Q-go
- Company type: Search Engine
- Industry: Search engine technology, Enterprise search
- Founded: 1999
- Founder: Stan van de Burgt Berend Metz
- Headquarters: Amsterdam, Netherlands
- Area served: Europe, North America, South America
- Key people: Marcel Smit; (CEO); Marcel Karssen; (CFO/CTO); René Stukker; (CCO); Gertjan Krab; (Director Professional Services);
- Products: Semantic search, Dynamic FAQs and web banners, User search query trend reporting
- Website: www.q-go.com

= Q-go =

Privately owned international company

Q-go was a privately owned international company that specializes in semantic search SaaS, based on Natural Language Processing technology.

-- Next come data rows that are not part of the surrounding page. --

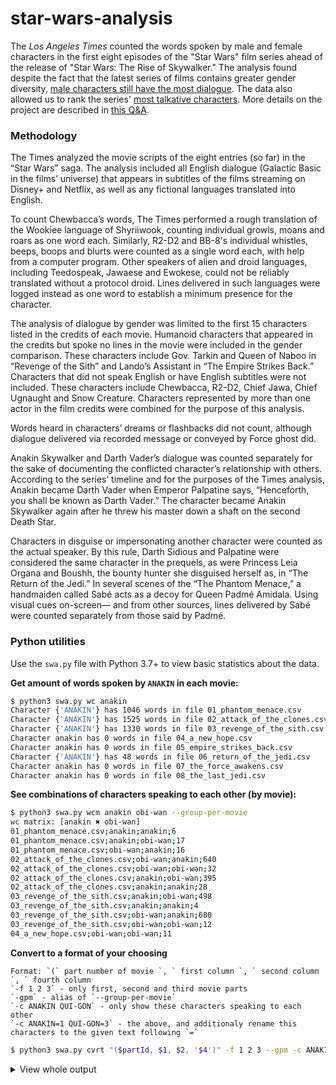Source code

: # star-wars-analysis

The _Los Angeles Times_ counted the words spoken by male and female characters in the first eight episodes of the "Star Wars" film series ahead of the release of "Star Wars: The Rise of Skywalker." The analysis found despite the fact that the latest series of films contains greater gender diversity, [male characters still have the most dialogue](https://www.latimes.com/projects/star-wars-movies-female-character-analysis/). The data also allowed us to rank the series' [most talkative characters](https://www.latimes.com/projects/star-wars-most-talkative-characters/). More details on the project are described in [this Q&A](https://www.latimes.com/entertainment-arts/story/2019-12-19/star-wars-movies-female-character-analysis-q-a).

### Methodology

The Times analyzed the movie scripts of the eight entries (so far) in the “Star Wars” saga. The analysis included all English dialogue (Galactic Basic in the films’ universe) that appears in subtitles of the films streaming on Disney+ and Netflix, as well as any fictional languages translated into English.

To count Chewbacca’s words, The Times performed a rough translation of the Wookiee language of Shyriiwook, counting individual growls, moans and roars as one word each. Similarly, R2-D2 and BB-8's individual whistles, beeps, boops and blurts were counted as a single word each, with help from a computer program. Other speakers of alien and droid languages, including Teedospeak, Jawaese and Ewokese, could not be reliably translated without a protocol droid. Lines delivered in such languages were logged instead as one word to establish a minimum presence for the character.

The analysis of dialogue by gender was limited to the first 15 characters listed in the credits of each movie. Humanoid characters that appeared in the credits but spoke no lines in the movie were included in the gender comparison. These characters include Gov. Tarkin and Queen of Naboo in “Revenge of the Sith” and Lando’s Assistant in “The Empire Strikes Back.” Characters that did not speak English or have English subtitles were not included. These characters include Chewbacca, R2-D2, Chief Jawa, Chief Ugnaught and Snow Creature. Characters represented by more than one actor in the film credits were combined for the purpose of this analysis.

Words heard in characters’ dreams or flashbacks did not count, although dialogue delivered via recorded message or conveyed by Force ghost did.

Anakin Skywalker and Darth Vader’s dialogue was counted separately for the sake of documenting the conflicted character’s relationship with others. According to the series’ timeline and for the purposes of the Times analysis, Anakin became Darth Vader when Emperor Palpatine says, “Henceforth, you shall be known as Darth Vader.” The character became Anakin Skywalker again after he threw his master down a shaft on the second Death Star.

Characters in disguise or impersonating another character were counted as the actual speaker. By this rule, Darth Sidious and Palpatine were considered the same character in the prequels, as were Princess Leia Organa and Boushh, the bounty hunter she disguised herself as, in “The Return of the Jedi.” In several scenes of the “The Phantom Menace,” a handmaiden called Sabé acts as a decoy for Queen Padmé Amidala. Using visual cues on-screen— and from other sources, lines delivered by Sabé were counted separately from those said by Padmé.

### Python utilities

Use the `swa.py` file with Python 3.7+ to view basic statistics about the data.

**Get amount of words spoken by `ANAKIN` in each movie:**
```bash
$ python3 swa.py wc anakin
Character {'ANAKIN'} has 1046 words in file 01_phantom_menace.csv
Character {'ANAKIN'} has 1525 words in file 02_attack_of_the_clones.csv
Character {'ANAKIN'} has 1330 words in file 03_revenge_of_the_sith.csv
Character anakin has 0 words in file 04_a_new_hope.csv
Character anakin has 0 words in file 05_empire_strikes_back.csv
Character {'ANAKIN'} has 48 words in file 06_return_of_the_jedi.csv
Character anakin has 0 words in file 07_the_force_awakens.csv
Character anakin has 0 words in file 08_the_last_jedi.csv
```

**See combinations of characters speaking to each other (by movie):**
```bash
$ python3 swa.py wcm anakin obi-wan --group-per-movie
wc matrix: [anakin ✖ obi-wan]
01_phantom_menace.csv;anakin;anakin;6
01_phantom_menace.csv;anakin;obi-wan;17
01_phantom_menace.csv;obi-wan;anakin;16
02_attack_of_the_clones.csv;obi-wan;anakin;640
02_attack_of_the_clones.csv;obi-wan;obi-wan;32
02_attack_of_the_clones.csv;anakin;obi-wan;395
02_attack_of_the_clones.csv;anakin;anakin;28
03_revenge_of_the_sith.csv;anakin;obi-wan;498
03_revenge_of_the_sith.csv;anakin;anakin;4
03_revenge_of_the_sith.csv;obi-wan;anakin;680
03_revenge_of_the_sith.csv;obi-wan;obi-wan;12
04_a_new_hope.csv;obi-wan;obi-wan;11
```

**Convert to a format of your choosing**  

    Format: `(` part number of movie `, ` first column `, ` second column `, ` fourth column 
    `-f 1 2 3` - only first, second and third movie parts  
    `-gpm` - alias of `--group-per-movie`  
    `-c ANAKIN QUI-GON` - only show these characters speaking to each other  
    `-c ANAKIN=1 QUI-GON=3` - the above, and additionaly rename this characters to the given text following `=`  
```bash
$ python3 swa.py cvrt "($partId, $1, $2, '$4')" -f 1 2 3 --gpm -c ANAKIN=1 QUI-GON=3

```

<details>
<summary>
View whole output
</summary>
```
Format: "($partId, $1, $2, '$4')"; files: ['01_phantom_menace.csv', '02_attack_o
f_the_clones.csv', '03_revenge_of_the_sith.csv']
01_phantom_menace.csv:
(1, 1, 3, 'Hi.')
(1, 3, 1, 'Hi there.')
(1, 1, 3, 'Your buddy here was about to be turned into orange goo. He picked a f
ight with a Dug... an especially dangerous Dug called Sebulba.')
(1, 3, 1, 'Thanks, my young friend.')
(1, 1, 3, 'Here, you'll like these pallies. Here.')
(1, 3, 1, 'Thank you.')
(1, 1, 3, 'Do you have shelter?')
(1, 3, 1, 'We'll head back to our ship.')
(1, 1, 3, 'Is it far?')
(1, 3, 1, 'It's on the outskirts.')
(1, 1, 3, 'You'll never reach the outskirts in time. Sandstorms are very, very d
angerous. Come on. I'll take you to my place.')
(1, 1, 1, 'Whoops.')
(1, 1, 3, 'I've been working on a scanner to try and locate mine.')
(1, 1, 3, 'And they blow you up! Boom!')
(1, 1, 3, 'Has anybody ever seen a Podrace?')
(1, 3, 1, 'They have Podracing on Malastare. Very fast, very dangerous.')
(1, 1, 3, 'I'm the only human who can do it.')
(1, 3, 1, 'You must have Jedi reflexes if you race pods.')
(1, 1, 3, 'You're a Jedi knight, aren't you?')
(1, 3, 1, 'What makes you think that?')
(1, 1, 3, 'I saw your laser sword. Only Jedis carry that kind of weapon.')
(1, 3, 1, 'Perhaps I killed a Jedi and took it from him.')
(1, 1, 3, 'I don't think so. No one can kill a Jedi.')
(1, 3, 1, 'I wish that were so.')
(1, 1, 3, 'I had a dream I was a Jedi. I came back here and freed all the slaves
.')
(1, 1, 3, 'Have you come to free us?')
(1, 3, 1, 'No, I'm afraid not.')
(1, 1, 3, 'I think you have. Why else would you be here?')
(1, 3, 1, 'I can see there's no fooling you, Anakin.')
(1, 3, 1, 'We're on our way to Coruscant, the central system in the Republic...
on a very important mission.')
(1, 1, 3, 'How did you end up out here in the outer rim?')
(1, 1, 3, 'I can help. I can fix anything.')
(1, 3, 1, 'I believe you can. But first we must acquire the parts we need.')
(1, 1, 3, 'I built a racer. It's the fastest ever. There's a big race tomorrow o
n Boonta Eve.')
(1, 1, 3, 'You could enter my pod.')
(1, 3, 1, 'Your mother's right.')
(1, 3, 1, 'Is there anyone friendly to the Republic who can help us?')
(1, 1, 3, 'It wasn't my fault. Really. Sebulba flashed me with his vents. I actu
ally saved the pod, mostly.')
(1, 3, 1, 'I think it's time we found out.')
(1, 3, 1, 'Here, use this power charge.')
(1, 1, 3, 'Yes, sir!')
(1, 1, 3, 'It's working! It's working!')
(1, 3, 1, 'Stay still, Ani. Let me clean this cut.')
(1, 1, 3, 'There's so many. Do they all have a system of planets?')
(1, 3, 1, 'Most of them.')
(1, 1, 3, 'Has anyone been to 'em all?')
(1, 3, 1, 'Not likely.')
(1, 1, 3, 'I wanna be the frst one to see 'em all.')
(1, 3, 1, 'There we are. Good as new.')
(1, 1, 3, 'What are you doing?')
(1, 3, 1, 'Checking your blood for infections. Go on. You have a big day tomorro
w. Sleep well, Ani.')
(1, 1, 3, 'What'd he mean by that?')
(1, 3, 1, 'I'll tell you later.')
(1, 3, 1, 'Of course you will.')
(1, 3, 1, 'You all set, Ani?')
(1, 1, 3, 'Yep.')
(1, 3, 1, 'Right. Remember, concentrate on the moment. Feel, don't think. Use yo
ur instincts.')
(1, 1, 3, 'I will.')
(1, 3, 1, 'May the Force be with you.')
(1, 1, 1, 'Oh, no! Nooo!')
(1, 3, 1, 'Hey. These are yours.')
(1, 1, 1, 'Yes!')
(1, 3, 1, 'And he has been freed.')
(1, 1, 3, 'What? ')
(1, 3, 1, 'You're no longer a slave.')
(1, 1, 3, 'You mean I get to come with you in your starship?')
(1, 3, 1, 'Anakin... training to become a Jedi is not an easy challenge... and e
ven if you succeed, it's a hard life.')
(1, 1, 3, 'But I wanna go. It's what I've always dreamed of doing.')
(1, 3, 1, 'Then pack your things. We haven't much time.')
(1, 1, 1, 'Yippee!')
(1, 1, 3, 'What about Mom? Is she free too?')
(1, 3, 1, 'I tried to free your mother, Ani, but Watto wouldn't have it.')
(1, 1, 3, 'Qui-Gon, sir, wait! I'm tired!')
(1, 3, 1, 'Anakin! Drop! Go! Tell them to take off!')
(1, 1, 3, 'Are you all right?')
(1, 3, 1, 'I think so.')
(1, 3, 1, 'I'm not sure... but it was well-trained in the Jedi arts.')
(1, 1, 3, 'What are we gonna do about it?')
(1, 3, 1, 'We shall be patient.')
(1, 3, 1, 'Anakin Skywalker... meet Obi-Wan Kenobi.')
(1, 1, 3, 'Qui-Gon, sir, I don't want to be a problem.')
(1, 3, 1, 'You won't be, Ani. I'm not allowed to train you... so I want you to w
atch me and be mindful. Always remember: Your focus determines your reality. Sta
y close to me and you'll be safe.')
(1, 1, 3, 'Master, sir... I heard Yoda talking about midi-chlorians. I've been w
ondering... What are midi-chlorians?')
(1, 3, 1, 'Midi-chlorians are a microscopic life-form... that resides within all
 living cells.')
(1, 1, 3, 'They live inside me?')
(1, 3, 1, 'Inside your cells, yes. And we are symbionts with them.')
(1, 1, 3, 'Symbionts?')
(1, 3, 1, 'Life-forms living together for mutual advantage. Without the midi-chl
orians, life could not exist... and we would have no knowledge of the Force. The
y continually speak to us... telling us the will of the Force. When you learn to
 quiet your mind... you'll hear them speaking to you.')
(1, 1, 3, 'I don't understand.')
(1, 3, 1, 'With time and training, Ani, you will. You will.')
(1, 1, 3, 'They're here!')
(1, 3, 1, 'Once we get inside, you find a safe place to hide and stay there.')
(1, 1, 3, 'Sure.')
(1, 3, 1, 'Stay there.')
(1, 3, 1, 'Ani, find cover. Quick!')
(1, 1, 3, 'Hey, wait for me!')
(1, 3, 1, 'Anakin, stay where you are. You'll be safe there.')
(1, 1, 3, ' But l...')
(1, 3, 1, 'Stay in that cockpit.')
(1, 3, 1, 'We'll handle this.')


02_attack_of_the_clones.csv:
(2, 1, 1, 'But I am grown up. You said it yourself.')
(2, 1, 1, 'You're exactly the way I remember you in my dreams.')
(2, 1, 1, 'No. No.')
(2, 1, 1, 'Oh, not again. Obi-Wan's gonna kill me.')


03_revenge_of_the_sith.csv:
(3, 1, 1, 'What have I done?')
```
</details>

The technology provides relevant answers to users in response to queries on a company's internet website or corporate intranet, formulated in natural sentences or keyword input alike. It integrates automatic statistical reporting of user query behavior for businesses that want to monitor what kinds of questions their customers are asking. This is in order to adjust content to provide the appropriate information for customers and to reduce the load on traditional customer service ports of call, such as call centers and answers by email. RightNow Technologies acquired Q-go for $34 million on January 18, 2011. Rightnow was subsequently acquired by Oracle Corporation.

==Brief history==
Q-go was founded in 1999. Its head office was based in Amsterdam, with further offices in Barcelona, Madrid, Bonn, Zurich, and New York City. It also had a partnership presence in other countries.

==Scope==
The company's intuitive website search and question answering management system is currently available in a variety of languages, including English, Dutch, German, French, Italian, Spanish, and Catalan. Q-go has been implemented and deployed in a range of industries, including banking, insurance, pension, telecommunications and logistics, as well as several government agencies.